**Passage to read**
# The Vape Guy - 20% OFF MEGA SALE!



## BumbleBee (13/12/17)

The Vape Guy has been going strong for just over a year and to say thank you for the amazing support we would love to give something back, and seeing that it's Christmas we want to make it count 



​We are giving everyone a whopping 20% off absolutely everything on www.vapeguy.co.za for the rest of 2017 starting from this Friday 

*Start getting those carts ready, you want to take advantage of this massive 20% off SALE!*

How it works:


You need to be registered on www.vapeguy.co.za, if you don't already have an account then you need to create one.
Add awesome things to your cart.
When you're ready to place your order, view your shopping cart, there you will be able to apply your coupon.
Select "Use Coupon Code", enter the code *Merry2017 *and select "Apply"
Your 20% discount will be applied and you can continue to the checkout 



Free shipping still applies to orders over R1500 and the discount will apply to items already on sale

Reactions: Like 2 | Winner 10 | Thanks 1


----------



## Marius Combrink (13/12/17)

epic Stuff @BumbleBee 
Whats the chances of getting more moonboxes before Friday?
or am I being optimistic here


----------



## BumbleBee (13/12/17)

Marius Combrink said:


> epic Stuff @BumbleBee
> Whats the chances of getting more moonboxes before Friday?
> or am I being optimistic here


Not before Friday, but they should be here sometime during the sale

Reactions: Winner 1


----------



## TheV (13/12/17)

Awesome news @BumbleBee!

**Tasks to perform**
A – According to the vape sale thread, what order total qualifies for free shipping?
B – From the vape sale thread, copy out word for word the part that begins with the words "The Vape Guy has" and ends with "to your cart.".

**Data extract**
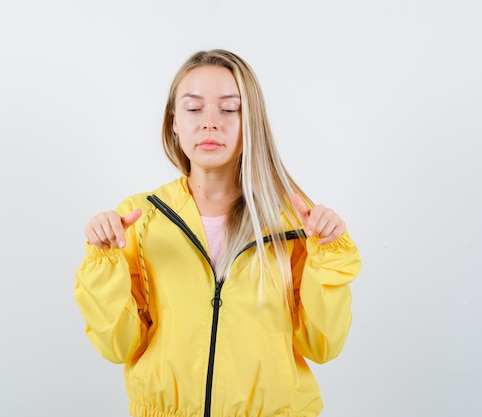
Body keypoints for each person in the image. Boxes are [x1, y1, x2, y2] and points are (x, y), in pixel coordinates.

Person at [74, 49, 362, 417]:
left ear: (251, 121)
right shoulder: (139, 219)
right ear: (174, 121)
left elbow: (323, 345)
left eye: (229, 109)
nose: (210, 123)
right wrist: (104, 261)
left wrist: (328, 254)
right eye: (194, 108)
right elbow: (119, 346)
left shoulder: (293, 223)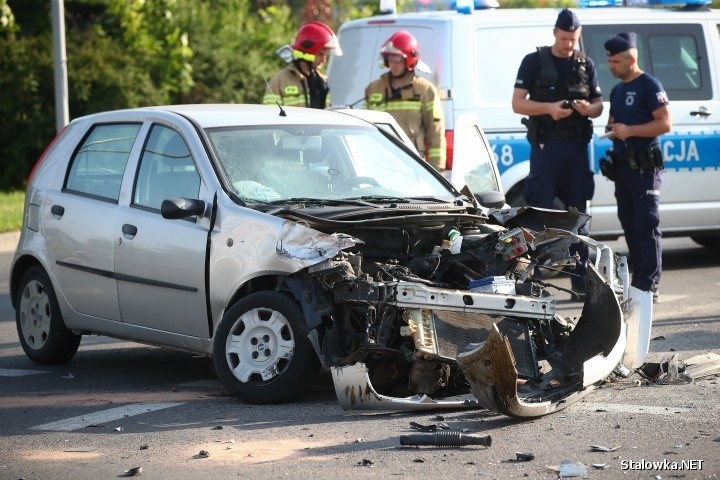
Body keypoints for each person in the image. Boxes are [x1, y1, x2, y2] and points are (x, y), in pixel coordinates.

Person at [511, 8, 604, 295]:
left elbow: (599, 105)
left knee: (579, 215)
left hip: (576, 149)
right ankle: (535, 282)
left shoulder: (584, 63)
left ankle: (581, 283)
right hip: (546, 148)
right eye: (564, 38)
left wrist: (589, 109)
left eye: (573, 39)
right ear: (555, 33)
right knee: (539, 213)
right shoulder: (534, 61)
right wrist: (550, 109)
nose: (568, 44)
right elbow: (518, 104)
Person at [603, 32, 671, 301]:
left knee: (646, 224)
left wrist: (629, 130)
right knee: (629, 224)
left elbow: (665, 123)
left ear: (631, 59)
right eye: (609, 61)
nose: (611, 66)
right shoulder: (617, 90)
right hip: (623, 168)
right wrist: (612, 130)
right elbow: (612, 122)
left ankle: (649, 283)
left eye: (616, 62)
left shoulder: (649, 85)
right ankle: (638, 280)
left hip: (644, 168)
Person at [364, 30, 446, 171]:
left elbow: (436, 133)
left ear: (409, 59)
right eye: (389, 58)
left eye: (397, 59)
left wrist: (436, 170)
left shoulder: (425, 90)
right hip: (378, 166)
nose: (392, 64)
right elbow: (363, 130)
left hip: (413, 166)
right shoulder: (373, 89)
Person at [263, 21, 342, 109]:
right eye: (320, 54)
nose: (324, 59)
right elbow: (270, 115)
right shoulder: (280, 81)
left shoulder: (322, 82)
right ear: (307, 53)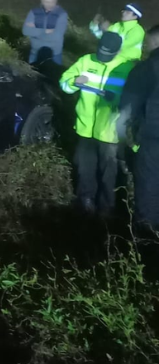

**Solutions**
A – Orders over R1500.

B –
The Vape Guy has been going strong for just over a year and to say thank you for the amazing support we would love to give something back, and seeing that it's Christmas we want to make it count 



​We are giving everyone a whopping 20% off absolutely everything on www.vapeguy.co.za for the rest of 2017 starting from this Friday 

*Start getting those carts ready, you want to take advantage of this massive 20% off SALE!*

How it works:


You need to be registered on www.vapeguy.co.za, if you don't already have an account then you need to create one.
Add awesome things to your cart.